We want to support our constituents like Kerry, and I thank my hon. Friend for his question. I suggest that he writes to me with the specific details, but I can assure him and Kerry that recipients of UC can take part in training without compromising their benefit entitlement. Generally, there are great efforts being made to ensure that people who want to get into work can do so.

I welcome the new Secretary of State to his place, and the whole of his new Front-Bench team. I am sure that we can expect great things. Does my hon. Friend the Minister agree that apprenticeships and further education are a key way of upskilling our young people? Will he visit Southend West soon and meet some of our successful apprentices, such as Holly at Guardian Exhibition and Display in Eastwood, and Ipeco in Southend, which also offers fantastic apprenticeships?

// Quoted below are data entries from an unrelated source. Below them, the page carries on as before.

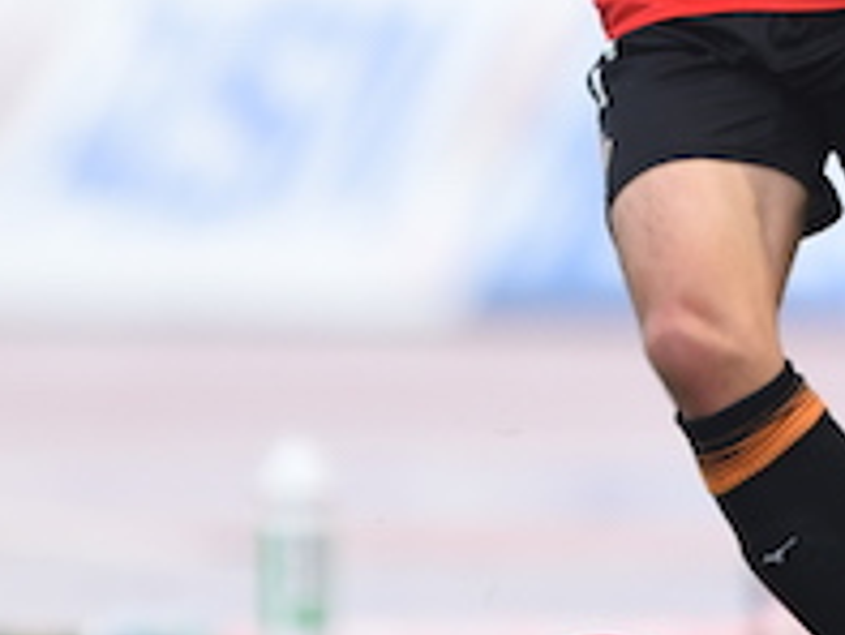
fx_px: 52491
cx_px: 836
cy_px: -34
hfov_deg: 0.9
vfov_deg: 0.7
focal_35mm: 2149
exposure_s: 1/1250
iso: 2000
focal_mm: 550
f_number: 4
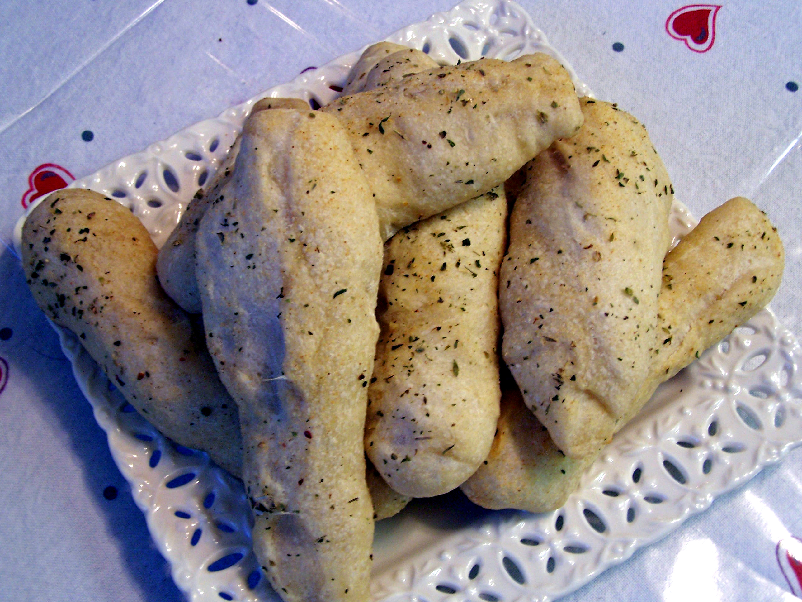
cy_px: 301
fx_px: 1182
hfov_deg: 37.5
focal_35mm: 51
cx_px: 401
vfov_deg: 28.6
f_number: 3
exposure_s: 1/10
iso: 140
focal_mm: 8.5
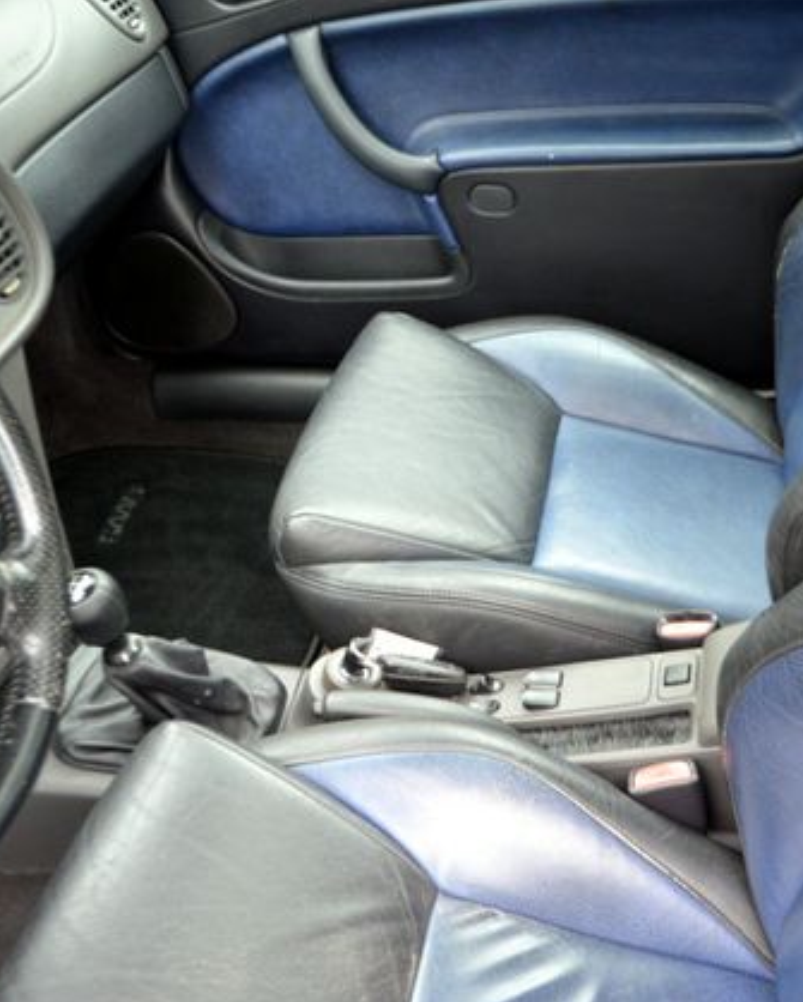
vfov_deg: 42.9
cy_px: 503
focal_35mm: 43
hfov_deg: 34.0
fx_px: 1276
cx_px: 630
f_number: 4
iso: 450
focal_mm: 20
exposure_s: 1/60
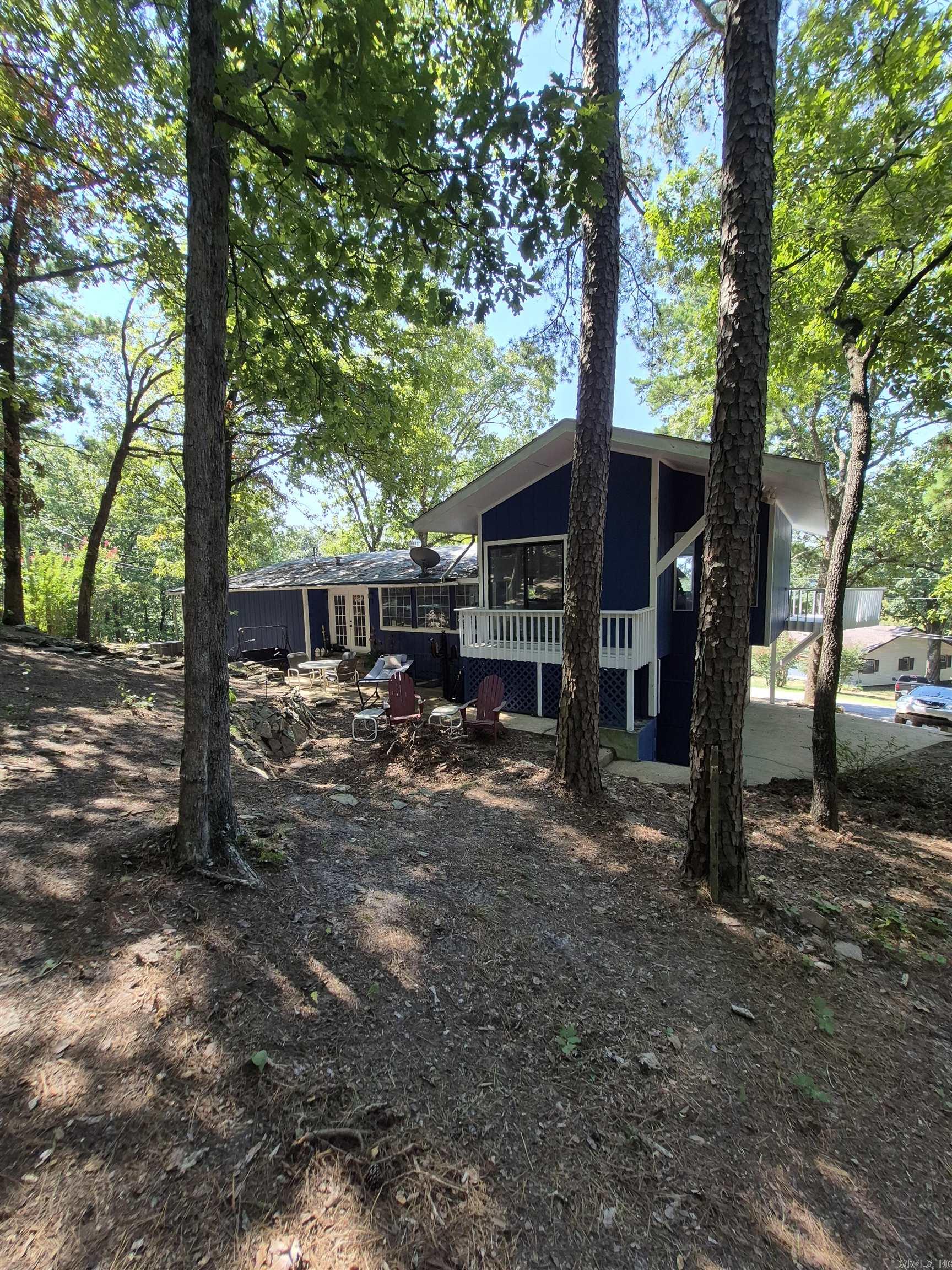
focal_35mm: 13
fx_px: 477
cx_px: 476
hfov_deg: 89.9
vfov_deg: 106.2
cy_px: 635
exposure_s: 1/265
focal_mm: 1.74
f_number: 2.2
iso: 50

All roads lead to Southend as far as I am concerned. My hon. Friend is proving to be a fantastic champion and successor of our good friend Sir David Amess. I would be delighted to visit. I welcome the great work of the companies she mentioned and believe very strongly that we need to improve skills through the package that we are taking forward.

May I start by sending my condolences and thoughts to all those who were tragically killed in Seoul, South Korea, at the weekend? I am sure that we will all be thinking of them at this time.

Education, formal and informal, is vital to developing a highly skilled workforce. Adults with neurodivergences such as autism or attention deficit hyperactivity disorder may require personalised support with their learning. What assessment has the Minister made of the efficacy of the support currently in place, and what steps are the Government taking to improve it?

Skills and education are a devolved matter. I echo the hon. Lady’s worthwhile words about South Korea. Obviously, great work is being done in youth hubs in particular, which I recommend to her.